» **DATA FOR PROCESSING**:
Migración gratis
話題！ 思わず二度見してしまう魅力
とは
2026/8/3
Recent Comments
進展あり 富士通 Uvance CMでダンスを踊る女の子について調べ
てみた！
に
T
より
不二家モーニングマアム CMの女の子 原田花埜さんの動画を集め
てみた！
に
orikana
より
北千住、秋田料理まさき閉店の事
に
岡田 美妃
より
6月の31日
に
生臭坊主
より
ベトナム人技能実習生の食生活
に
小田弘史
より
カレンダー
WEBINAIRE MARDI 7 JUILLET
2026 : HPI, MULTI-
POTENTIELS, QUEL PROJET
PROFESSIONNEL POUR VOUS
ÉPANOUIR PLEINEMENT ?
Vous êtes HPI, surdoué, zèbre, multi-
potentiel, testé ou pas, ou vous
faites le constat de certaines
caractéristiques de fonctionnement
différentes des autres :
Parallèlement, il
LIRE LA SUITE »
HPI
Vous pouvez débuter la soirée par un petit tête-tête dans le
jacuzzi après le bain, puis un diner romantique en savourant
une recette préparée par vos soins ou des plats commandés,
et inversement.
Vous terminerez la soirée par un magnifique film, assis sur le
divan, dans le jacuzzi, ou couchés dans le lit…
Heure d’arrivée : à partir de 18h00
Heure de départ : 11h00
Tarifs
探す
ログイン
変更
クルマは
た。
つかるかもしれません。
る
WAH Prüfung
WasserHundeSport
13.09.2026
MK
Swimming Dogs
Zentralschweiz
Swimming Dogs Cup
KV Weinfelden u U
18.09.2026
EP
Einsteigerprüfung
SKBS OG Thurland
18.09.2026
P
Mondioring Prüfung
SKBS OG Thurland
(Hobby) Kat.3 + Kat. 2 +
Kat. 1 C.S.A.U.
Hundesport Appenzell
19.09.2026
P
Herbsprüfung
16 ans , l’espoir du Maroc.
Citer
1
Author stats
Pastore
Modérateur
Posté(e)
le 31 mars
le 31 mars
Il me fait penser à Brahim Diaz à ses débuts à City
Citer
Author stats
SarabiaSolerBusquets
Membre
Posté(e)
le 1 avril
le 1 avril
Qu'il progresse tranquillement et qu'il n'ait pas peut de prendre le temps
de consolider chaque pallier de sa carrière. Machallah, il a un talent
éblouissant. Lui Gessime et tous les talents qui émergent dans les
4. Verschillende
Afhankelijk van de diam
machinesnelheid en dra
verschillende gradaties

» **PROMPT**:
Find every line above that contains the word "Heure" and copy each of those lines in full.

» **EXERCISE RESULT**:
Heure d’arrivée : à partir de 18h00
Heure de départ : 11h00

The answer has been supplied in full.